Courir pour mieux réfléchir

En ces périodes opaques où dans de trop vieilles marmites mijotent encore des ragoûts  aux relents de défiance et de discrimination, la course de fond, loin de s’apparenter  à une fugue égoïste, peut permettre à l’homme entraîné  de prendre la distance nécessaire à la réflexion.
Participer au  marathon, revient toujours à s’effeuiller au fil des bornes et  peu à peu à se fondre dans la masse  sans autre petite  musique que le souffle de l’autre pour  nier sa propre souffrance et reculer ses propres limites .
Plus question de statut social, ni de couleur de peau pour ces   aventuriers , soudain assagis,  qui une fois la foulée calée, les pulsations cardiaques ordonnées, l’esprit allégé du superflu  se concentrent  sur l’essentiel. Tout ce qui nous réunit et nous comble lorsque le cerveau  en apesanteur est comme par magie nettoyé de toutes les vérités assénées
«  Les expressions du corps comblent ainsi les manques du langage, dépassent les limites assignées par les mots, formulent les non-dits. » Constate Pierre Mathiote dans un ouvrage opportunément intitulé « A quoi pensent les marathoniens ? »
Chacun, pour peu qu’il fouille un peu,  possède au fond de lui  une excellente raison de se lancer dans cette aventure intérieure et se libérer des toxines accumulées dans le quotidien anxiogène.
Reste évidemment à trouver le temps nécessaire pour se préparer à affronter les 42 bornes, la force de caractère pour aligner les séances d’entraînement.
Pour ma part, né privilégié,  je n’ai rien trouvé de mieux que la course à pied pour combattre mon addiction au tabac.
En Palestine,  où a  été récemment  organisé la première édition du marathon de Gaza,  les motivations étaient évidemment toutes autres.
« Les gens trouvent bizarre de courir. D’habitude les palestiniens courent seulement quand il y  a des frappes aériennes ou qu’ils ont peur » Ironisait un spectateur.
Si  quelques femmes ont pu prendre part à l’épreuve, c’est en respectant les codes vestimentaires islamiques en vigueur, pantalons longs et manches couvrant les épaules. Ce qui donne encore plus de poids à leur défi car la température de l’air entre Beit Hanoun et Rafah était comme souvent accablante.
Il n’est à ce propos pas inutile de rappeler que le droit pour les femmes à participer à un  marathon n’a été acquis que très récemment .
Mon complice Bernard Faure relate souvent l’histoire  de l'américaine Kathy Switzer lors du marathon de Boston en 1967. Démasquée dans le peloton par un officiel  après seulement 3km de course, son acte militant  a bouleversé la donne. Conformément au règlement, le  bénévole trop scrupuleux  s'était mis en devoir  d’expulser l’intruse sans ménagement. La présence sur les lieux d'un photographe pour immortaliser la scène accéléra la révolution des mentalités.
Aujourd’hui,  il ne viendrait à l’idée de personne de remettre en cause cet acquis. Au panthéon de ces pionnières figure en bonne place la norvégienne Grete Waitz, décédée en avril dernier d’un cancer à l’âge de 57 ans. Waitz championne du monde en 1983, victorieuse à neuf reprises de New York et privée du premier titre olympique de l’histoire en 1984 à Los Angeles par l’américaine  Joan Benoit victorieuse en 2h24.

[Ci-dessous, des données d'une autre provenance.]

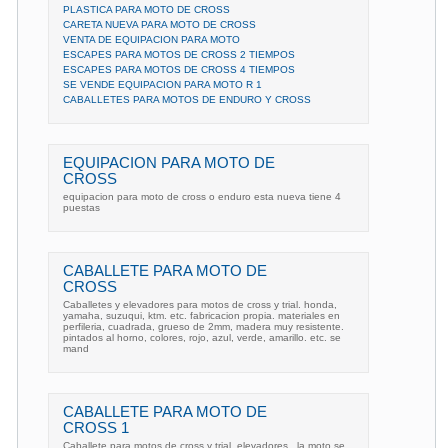
PLASTICA PARA MOTO DE CROSS
CARETA NUEVA PARA MOTO DE CROSS
VENTA DE EQUIPACION PARA MOTO
ESCAPES PARA MOTOS DE CROSS 2 TIEMPOS
ESCAPES PARA MOTOS DE CROSS 4 TIEMPOS
SE VENDE EQUIPACION PARA MOTO R 1
CABALLETES PARA MOTOS DE ENDURO Y CROSS
EQUIPACION PARA MOTO DE
CROSS
equipacion para moto de cross o enduro esta nueva tiene 4
puestas
CABALLETE PARA MOTO DE
CROSS
Caballetes y elevadores para motos de cross y trial. honda,
yamaha, suzuqui, ktm. etc. fabricacion propia. materiales en
perfileria, cuadrada, grueso de 2mm, madera muy resistente.
pintados al horno, colores, rojo, azul, verde, amarillo. etc. se
mand
CABALLETE PARA MOTO DE
CROSS 1
Caballete para motos de cross y trial, elevadores , la moto se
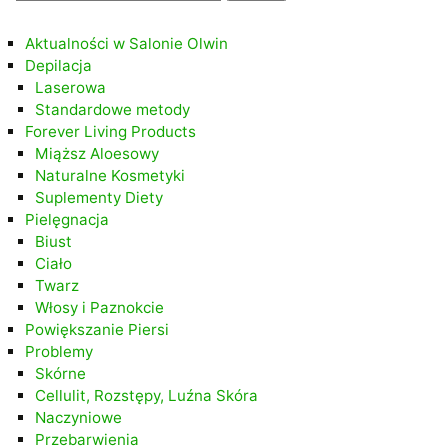
.
Aktualności w Salonie Olwin
Depilacja
Laserowa
Standardowe metody
Forever Living Products
Miąższ Aloesowy
Naturalne Kosmetyki
Suplementy Diety
Pielęgnacja
Biust
Ciało
Twarz
Włosy i Paznokcie
Powiększanie Piersi
Problemy
Skórne
Cellulit, Rozstępy, Luźna Skóra
Naczyniowe
Przebarwienia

Benoit qui âgée de 53 ans a  encore couvert la distance cette année à Boston en moins de 3 heures. Les éthiopiennes, les kenyanes, les japonaises  et les chinoises ont désormais pris le relais de Kathy, de Grete et de Joan. On évoque aussi le retour à la compétition de la recordwoman du monde britannique Paula Radcliffe qui à 37 ans passés ne désespère pas de briller l’année prochaine chez elle à Londres. Paula qui en 2003   couvrit la distance en 2h15, soit trois minutes moins vite seulement que mon ami Bernard Faure sacré champion de France en 1982.
Un chrono insensé, comme celui réalisé sous le soleil de  Gaza par Nader al Nasri (2h42, lors du marathon de l’espoir au trop faible écho, hélas !
« Les autorités israéliennes peuvent bloquer beaucoup de choses en vertu de l’embargo, mais pas l’amusement, l’humanité et la dignité dont nous avons été témoins aujourd’hui. » A simplement commenté  à l'issue de l'épreuve , Chris Gunness, le porte parole de l’agence des nations unies pour les réfugiés palestiniens, cité par l’AFP.